Hoh Celine, Salzberg Steven L
Department of Computer Science, Johns Hopkins University, Baltimore, MD 21218, USA.
Center for Computational Biology, Johns Hopkins University, Baltimore, MD 21211, USA.
bioRxiv. 2024 May 4:2024.05.02.592247. doi: 10.1101/2024.05.02.592247.
The rapid growth in the number of sequenced genomes makes it possible to search for the appearance of entirely new introns in the human lineage.

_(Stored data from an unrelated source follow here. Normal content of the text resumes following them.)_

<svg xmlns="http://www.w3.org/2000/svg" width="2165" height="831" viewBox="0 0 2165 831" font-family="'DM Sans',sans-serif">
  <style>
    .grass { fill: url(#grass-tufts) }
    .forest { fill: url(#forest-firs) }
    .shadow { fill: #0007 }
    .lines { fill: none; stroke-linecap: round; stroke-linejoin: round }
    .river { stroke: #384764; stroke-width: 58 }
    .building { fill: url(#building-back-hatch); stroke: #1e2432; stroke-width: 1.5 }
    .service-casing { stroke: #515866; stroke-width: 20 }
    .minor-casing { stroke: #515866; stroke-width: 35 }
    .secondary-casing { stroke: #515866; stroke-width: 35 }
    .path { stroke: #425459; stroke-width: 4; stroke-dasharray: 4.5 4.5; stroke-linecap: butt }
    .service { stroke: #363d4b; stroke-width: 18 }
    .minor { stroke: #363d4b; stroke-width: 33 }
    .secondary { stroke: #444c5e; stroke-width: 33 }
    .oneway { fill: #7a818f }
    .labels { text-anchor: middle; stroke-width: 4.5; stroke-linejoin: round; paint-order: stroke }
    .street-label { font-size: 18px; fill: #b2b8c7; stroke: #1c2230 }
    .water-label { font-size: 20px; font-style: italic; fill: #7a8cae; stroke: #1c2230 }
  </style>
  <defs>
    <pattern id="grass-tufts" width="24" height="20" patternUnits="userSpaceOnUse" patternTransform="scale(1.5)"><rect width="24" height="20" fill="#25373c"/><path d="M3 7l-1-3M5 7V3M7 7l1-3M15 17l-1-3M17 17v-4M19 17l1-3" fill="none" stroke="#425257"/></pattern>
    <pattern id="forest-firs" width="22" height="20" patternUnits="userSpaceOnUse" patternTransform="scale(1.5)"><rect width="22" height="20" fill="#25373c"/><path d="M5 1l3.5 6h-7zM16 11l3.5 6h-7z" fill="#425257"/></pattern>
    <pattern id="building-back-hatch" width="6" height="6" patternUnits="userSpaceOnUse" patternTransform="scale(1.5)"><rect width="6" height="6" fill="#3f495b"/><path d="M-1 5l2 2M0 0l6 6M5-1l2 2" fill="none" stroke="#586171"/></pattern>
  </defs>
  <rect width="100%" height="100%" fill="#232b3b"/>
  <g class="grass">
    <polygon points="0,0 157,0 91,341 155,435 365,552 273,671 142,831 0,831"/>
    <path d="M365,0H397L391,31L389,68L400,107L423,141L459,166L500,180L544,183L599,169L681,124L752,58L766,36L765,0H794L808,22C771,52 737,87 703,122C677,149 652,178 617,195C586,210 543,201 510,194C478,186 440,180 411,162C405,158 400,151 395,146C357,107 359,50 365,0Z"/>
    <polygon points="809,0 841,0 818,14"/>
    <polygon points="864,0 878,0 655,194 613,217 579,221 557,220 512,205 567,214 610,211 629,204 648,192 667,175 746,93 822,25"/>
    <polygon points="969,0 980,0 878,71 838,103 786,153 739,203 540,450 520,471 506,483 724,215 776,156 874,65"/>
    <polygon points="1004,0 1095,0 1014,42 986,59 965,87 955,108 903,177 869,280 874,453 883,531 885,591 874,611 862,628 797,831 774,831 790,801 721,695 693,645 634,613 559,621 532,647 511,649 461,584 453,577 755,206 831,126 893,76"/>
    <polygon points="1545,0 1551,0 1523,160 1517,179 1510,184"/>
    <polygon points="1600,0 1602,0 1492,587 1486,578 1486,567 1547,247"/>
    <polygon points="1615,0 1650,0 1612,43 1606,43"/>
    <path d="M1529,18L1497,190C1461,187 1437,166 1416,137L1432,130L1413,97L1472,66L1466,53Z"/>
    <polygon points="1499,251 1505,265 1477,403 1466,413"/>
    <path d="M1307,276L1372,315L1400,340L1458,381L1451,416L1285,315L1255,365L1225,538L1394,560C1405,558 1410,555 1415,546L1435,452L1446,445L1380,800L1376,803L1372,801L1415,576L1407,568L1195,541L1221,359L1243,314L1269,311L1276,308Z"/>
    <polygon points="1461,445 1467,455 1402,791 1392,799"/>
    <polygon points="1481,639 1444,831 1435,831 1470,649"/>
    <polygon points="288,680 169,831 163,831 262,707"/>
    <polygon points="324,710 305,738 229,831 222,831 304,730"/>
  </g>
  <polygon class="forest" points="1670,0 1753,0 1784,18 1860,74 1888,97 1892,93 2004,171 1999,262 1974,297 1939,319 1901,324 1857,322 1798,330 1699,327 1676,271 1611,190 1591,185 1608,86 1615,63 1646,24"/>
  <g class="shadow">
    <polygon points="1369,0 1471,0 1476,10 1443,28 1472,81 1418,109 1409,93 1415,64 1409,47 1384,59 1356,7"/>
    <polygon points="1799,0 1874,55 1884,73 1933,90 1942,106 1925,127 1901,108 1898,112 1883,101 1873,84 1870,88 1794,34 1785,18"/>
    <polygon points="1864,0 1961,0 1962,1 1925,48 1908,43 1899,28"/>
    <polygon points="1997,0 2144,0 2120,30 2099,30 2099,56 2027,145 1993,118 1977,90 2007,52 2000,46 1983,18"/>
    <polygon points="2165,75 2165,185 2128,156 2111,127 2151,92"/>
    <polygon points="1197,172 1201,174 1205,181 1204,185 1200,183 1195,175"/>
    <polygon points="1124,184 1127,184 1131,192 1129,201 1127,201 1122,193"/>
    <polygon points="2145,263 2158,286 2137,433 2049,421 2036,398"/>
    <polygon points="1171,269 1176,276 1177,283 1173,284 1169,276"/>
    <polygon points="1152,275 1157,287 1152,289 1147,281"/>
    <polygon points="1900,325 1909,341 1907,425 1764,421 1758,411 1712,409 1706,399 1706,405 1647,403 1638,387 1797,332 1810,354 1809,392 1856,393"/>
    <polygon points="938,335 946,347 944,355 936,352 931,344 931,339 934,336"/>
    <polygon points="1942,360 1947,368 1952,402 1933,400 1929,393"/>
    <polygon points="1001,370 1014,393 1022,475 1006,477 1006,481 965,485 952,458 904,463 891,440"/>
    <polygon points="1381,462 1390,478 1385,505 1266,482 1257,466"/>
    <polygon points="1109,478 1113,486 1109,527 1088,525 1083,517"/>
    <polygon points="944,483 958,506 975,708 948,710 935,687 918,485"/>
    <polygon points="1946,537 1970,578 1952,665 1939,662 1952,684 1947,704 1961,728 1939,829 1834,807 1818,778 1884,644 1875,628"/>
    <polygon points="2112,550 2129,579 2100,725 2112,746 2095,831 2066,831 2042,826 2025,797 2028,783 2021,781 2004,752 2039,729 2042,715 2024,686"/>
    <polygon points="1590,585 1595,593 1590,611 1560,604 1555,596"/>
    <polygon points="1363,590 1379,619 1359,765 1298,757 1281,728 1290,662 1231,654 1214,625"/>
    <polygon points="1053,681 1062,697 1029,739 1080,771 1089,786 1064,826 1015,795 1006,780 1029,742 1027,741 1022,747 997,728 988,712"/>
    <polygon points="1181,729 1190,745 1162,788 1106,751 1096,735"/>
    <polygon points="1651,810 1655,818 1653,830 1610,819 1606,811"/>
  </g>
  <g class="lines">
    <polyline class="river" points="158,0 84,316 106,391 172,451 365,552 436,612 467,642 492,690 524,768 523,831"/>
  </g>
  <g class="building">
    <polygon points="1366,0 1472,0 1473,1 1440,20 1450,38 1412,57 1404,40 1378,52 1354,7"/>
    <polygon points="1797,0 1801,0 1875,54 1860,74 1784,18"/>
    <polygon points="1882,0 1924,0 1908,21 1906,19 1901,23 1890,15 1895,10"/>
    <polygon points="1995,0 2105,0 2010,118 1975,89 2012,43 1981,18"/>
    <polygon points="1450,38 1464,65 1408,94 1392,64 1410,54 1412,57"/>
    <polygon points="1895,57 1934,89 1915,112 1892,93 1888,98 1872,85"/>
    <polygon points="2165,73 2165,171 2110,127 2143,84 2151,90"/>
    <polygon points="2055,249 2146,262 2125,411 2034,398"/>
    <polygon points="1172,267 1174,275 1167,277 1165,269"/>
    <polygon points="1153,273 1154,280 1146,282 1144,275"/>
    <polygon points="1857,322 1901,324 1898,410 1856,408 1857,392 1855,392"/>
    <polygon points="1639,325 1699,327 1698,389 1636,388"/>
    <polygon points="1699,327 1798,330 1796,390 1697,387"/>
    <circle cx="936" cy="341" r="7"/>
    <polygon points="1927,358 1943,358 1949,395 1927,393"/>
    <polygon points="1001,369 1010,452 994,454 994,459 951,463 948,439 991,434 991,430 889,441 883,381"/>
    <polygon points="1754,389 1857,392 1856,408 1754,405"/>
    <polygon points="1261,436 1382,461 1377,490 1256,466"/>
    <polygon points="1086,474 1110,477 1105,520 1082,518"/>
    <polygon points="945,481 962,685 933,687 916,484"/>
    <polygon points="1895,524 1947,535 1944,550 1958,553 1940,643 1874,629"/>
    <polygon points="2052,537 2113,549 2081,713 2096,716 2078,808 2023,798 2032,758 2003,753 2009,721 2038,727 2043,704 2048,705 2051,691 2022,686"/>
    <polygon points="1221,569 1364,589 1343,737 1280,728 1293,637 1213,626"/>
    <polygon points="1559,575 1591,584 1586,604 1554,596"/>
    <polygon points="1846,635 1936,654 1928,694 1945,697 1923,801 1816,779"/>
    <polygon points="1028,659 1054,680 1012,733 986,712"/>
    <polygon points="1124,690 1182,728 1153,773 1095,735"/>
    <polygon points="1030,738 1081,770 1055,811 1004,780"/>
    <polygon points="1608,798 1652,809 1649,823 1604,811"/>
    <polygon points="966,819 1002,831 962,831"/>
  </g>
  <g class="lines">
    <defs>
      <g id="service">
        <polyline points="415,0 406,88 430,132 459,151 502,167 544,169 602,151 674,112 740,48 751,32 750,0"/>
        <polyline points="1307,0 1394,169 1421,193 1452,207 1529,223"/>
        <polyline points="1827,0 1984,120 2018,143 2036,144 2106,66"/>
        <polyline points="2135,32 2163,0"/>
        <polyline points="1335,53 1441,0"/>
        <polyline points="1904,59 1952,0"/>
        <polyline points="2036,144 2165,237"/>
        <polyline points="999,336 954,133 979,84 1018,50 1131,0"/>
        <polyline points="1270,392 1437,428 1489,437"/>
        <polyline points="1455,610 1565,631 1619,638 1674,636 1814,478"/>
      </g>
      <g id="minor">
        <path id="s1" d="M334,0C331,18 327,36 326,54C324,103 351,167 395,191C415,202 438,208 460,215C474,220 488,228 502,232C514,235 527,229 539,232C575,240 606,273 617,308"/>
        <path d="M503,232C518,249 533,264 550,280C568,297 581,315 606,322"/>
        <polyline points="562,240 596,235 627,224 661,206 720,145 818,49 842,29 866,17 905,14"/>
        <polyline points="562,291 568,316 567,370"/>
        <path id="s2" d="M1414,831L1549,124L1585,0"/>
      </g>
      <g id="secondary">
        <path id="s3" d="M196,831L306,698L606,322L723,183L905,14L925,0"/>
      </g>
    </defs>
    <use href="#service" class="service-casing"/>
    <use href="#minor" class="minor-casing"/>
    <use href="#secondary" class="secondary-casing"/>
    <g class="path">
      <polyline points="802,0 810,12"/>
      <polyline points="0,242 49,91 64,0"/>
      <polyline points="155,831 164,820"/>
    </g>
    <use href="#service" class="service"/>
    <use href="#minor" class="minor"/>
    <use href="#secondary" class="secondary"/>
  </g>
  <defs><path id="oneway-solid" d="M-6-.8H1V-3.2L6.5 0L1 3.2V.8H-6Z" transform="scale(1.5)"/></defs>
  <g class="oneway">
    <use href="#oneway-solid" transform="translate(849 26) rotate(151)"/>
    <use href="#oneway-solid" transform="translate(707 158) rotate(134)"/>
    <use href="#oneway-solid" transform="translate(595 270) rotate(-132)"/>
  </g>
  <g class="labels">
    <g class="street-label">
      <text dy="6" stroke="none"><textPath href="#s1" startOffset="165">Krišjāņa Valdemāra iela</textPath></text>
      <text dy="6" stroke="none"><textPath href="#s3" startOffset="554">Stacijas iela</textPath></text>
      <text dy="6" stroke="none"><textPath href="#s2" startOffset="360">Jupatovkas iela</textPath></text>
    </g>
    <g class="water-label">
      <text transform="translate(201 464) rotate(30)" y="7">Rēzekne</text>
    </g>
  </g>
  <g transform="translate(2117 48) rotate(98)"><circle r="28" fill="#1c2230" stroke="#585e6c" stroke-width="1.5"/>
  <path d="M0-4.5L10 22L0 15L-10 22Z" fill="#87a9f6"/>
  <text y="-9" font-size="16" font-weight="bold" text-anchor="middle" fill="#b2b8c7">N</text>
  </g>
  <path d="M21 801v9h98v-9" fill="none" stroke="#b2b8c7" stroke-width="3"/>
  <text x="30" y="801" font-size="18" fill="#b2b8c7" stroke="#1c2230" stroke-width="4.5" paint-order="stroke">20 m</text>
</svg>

In this study, we compared the genomic sequences for 19,120 human protein-coding genes to a collection of 3493 vertebrate genomes, mapping the patterns of intron alignments onto a phylogenetic tree. This mapping allowed us to trace many intron gain events to precise locations in the tree, corresponding to distinct points in evolutionary history. We discovered 584 intron gain events, all of them relatively recent, in 514 distinct human genes. Among these events, we explored the hypothesis that intronization was the mechanism responsible for intron gain. Intronization events were identified by locating instances where human introns correspond to exonic sequences in homologous vertebrate genes. Although apparently rare, we found three compelling cases of intronization, and for each of those we compared the human protein sequence and structure to homologous genes that lack the introns.
已测序基因组数量的快速增长使得在人类谱系中寻找全新内含子的出现成为可能。在本研究中,我们将19120个人类蛋白质编码基因的基因组序列与3493个脊椎动物基因组的集合进行了比较,将内含子比对模式映射到系统发育树上。这种映射使我们能够将许多内含子获得事件追溯到树中的精确位置,这些位置对应于进化历史中的不同点。我们在514个不同的人类基因中发现了584个内含子获得事件,所有这些事件都相对较新。在这些事件中,我们探讨了内含子化是导致内含子获得的机制这一假设。通过定位人类内含子与同源脊椎动物基因外显子序列相对应的实例来识别内含子化事件。尽管显然很罕见,但我们发现了三个令人信服的内含子化案例,并且对于其中每一个案例,我们都将人类蛋白质序列和结构与缺乏该内含子的同源基因进行了比较。